__YOUR ASSIGNMENT__.
Please copy all of the entries exactly, but drop every picture.

__Saved data entries__.
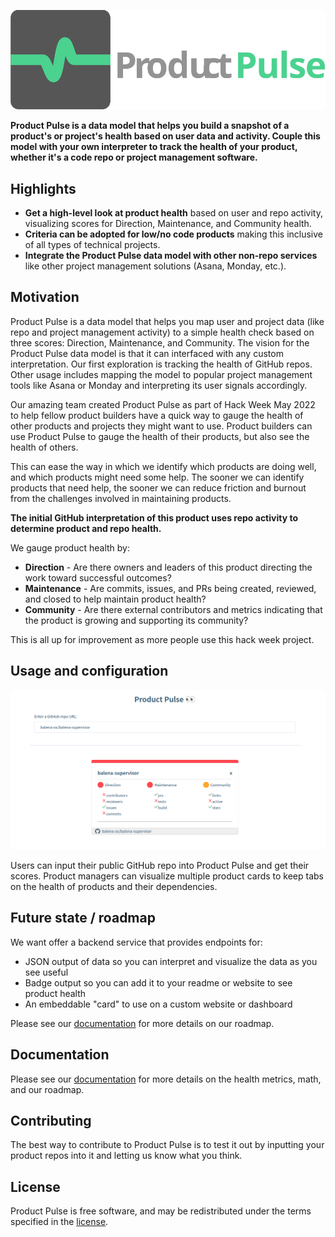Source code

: ![logo](/docs/assets/product-pulse.svg)

**Product Pulse is a data model that helps you build a snapshot of a product's or project's health based on user data and activity. Couple this model with your own interpreter to track the health of your product, whether it's a code repo or project management software.**

## Highlights

- **Get a high-level look at product health** based on user and repo activity, visualizing scores for Direction, Maintenance, and Community health.
- **Criteria can be adopted for low/no code products** making this inclusive of all types of technical projects.
- **Integrate the Product Pulse data model with other non-repo services** like other project management solutions (Asana, Monday, etc.).

## Motivation

Product Pulse is a data model that helps you map user and project data (like repo and project management activity) to a simple health check based on three scores: Direction, Maintenance, and Community. The vision for the Product Pulse data model is that it can interfaced with any custom interpretation. Our first exploration is tracking the health of GitHub repos. Other usage includes mapping the model to popular project management tools like Asana or Monday and interpreting its user signals accordingly.

Our amazing team created Product Pulse as part of Hack Week May 2022 to help fellow product builders have a quick way to gauge the health of other products and projects they might want to use. Product builders can use Product Pulse to gauge the health of their products, but also see the health of others.

This can ease the way in which we identify which products are doing well, and which products might need some help. The sooner we can identify products that need help, the sooner we can reduce friction and burnout from the challenges involved in maintaining products.

**The initial GitHub interpretation of this product uses repo activity to determine product and repo health.**

We gauge product health by:

* **Direction** - Are there owners and leaders of this product directing the work toward successful outcomes?
* **Maintenance** - Are commits, issues, and PRs being created, reviewed, and closed to help maintain product health?
* **Community** - Are there external contributors and metrics indicating that the product is growing and supporting its community?

This is all up for improvement as more people use this hack week project.

## Usage and configuration

![Image of tool](/docs/assets/example.png)

Users can input their public GitHub repo into Product Pulse and get their scores. Product managers can visualize multiple product cards to keep tabs on the health of products and their dependencies.

## Future state / roadmap

We want offer a backend service that provides endpoints for:
* JSON output of data so you can interpret and visualize the data as you see useful
* Badge output so you can add it to your readme or website to see product health
* An embeddable "card" to use on a custom website or dashboard

Please see our [documentation](/docs) for more details on our roadmap.

## Documentation

Please see our [documentation](/docs) for more details on the health metrics, math, and our roadmap.

## Contributing

The best way to contribute to Product Pulse is to test it out by inputting your product repos into it and letting us know what you think.

## License

Product Pulse is free software, and may be redistributed under the terms specified in the [license](https://github.com/balena-io-playground/blob/master/LICENSE).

__PROBLEM SOLUTION__.
Source code

: ![logo](/docs/assets/product-pulse.svg)

**Product Pulse is a data model that helps you build a snapshot of a product's or project's health based on user data and activity. Couple this model with your own interpreter to track the health of your product, whether it's a code repo or project management software.**

## Highlights

- **Get a high-level look at product health** based on user and repo activity, visualizing scores for Direction, Maintenance, and Community health.
- **Criteria can be adopted for low/no code products** making this inclusive of all types of technical projects.
- **Integrate the Product Pulse data model with other non-repo services** like other project management solutions (Asana, Monday, etc.).

## Motivation

Product Pulse is a data model that helps you map user and project data (like repo and project management activity) to a simple health check based on three scores: Direction, Maintenance, and Community. The vision for the Product Pulse data model is that it can interfaced with any custom interpretation. Our first exploration is tracking the health of GitHub repos. Other usage includes mapping the model to popular project management tools like Asana or Monday and interpreting its user signals accordingly.

Our amazing team created Product Pulse as part of Hack Week May 2022 to help fellow product builders have a quick way to gauge the health of other products and projects they might want to use. Product builders can use Product Pulse to gauge the health of their products, but also see the health of others.

This can ease the way in which we identify which products are doing well, and which products might need some help. The sooner we can identify products that need help, the sooner we can reduce friction and burnout from the challenges involved in maintaining products.

**The initial GitHub interpretation of this product uses repo activity to determine product and repo health.**

We gauge product health by:

* **Direction** - Are there owners and leaders of this product directing the work toward successful outcomes?
* **Maintenance** - Are commits, issues, and PRs being created, reviewed, and closed to help maintain product health?
* **Community** - Are there external contributors and metrics indicating that the product is growing and supporting its community?

This is all up for improvement as more people use this hack week project.

## Usage and configuration

![Image of tool](/docs/assets/example.png)

Users can input their public GitHub repo into Product Pulse and get their scores. Product managers can visualize multiple product cards to keep tabs on the health of products and their dependencies.

## Future state / roadmap

We want offer a backend service that provides endpoints for:
* JSON output of data so you can interpret and visualize the data as you see useful
* Badge output so you can add it to your readme or website to see product health
* An embeddable "card" to use on a custom website or dashboard

Please see our [documentation](/docs) for more details on our roadmap.

## Documentation

Please see our [documentation](/docs) for more details on the health metrics, math, and our roadmap.

## Contributing

The best way to contribute to Product Pulse is to test it out by inputting your product repos into it and letting us know what you think.

## License

Product Pulse is free software, and may be redistributed under the terms specified in the [license](https://github.com/balena-io-playground/blob/master/LICENSE).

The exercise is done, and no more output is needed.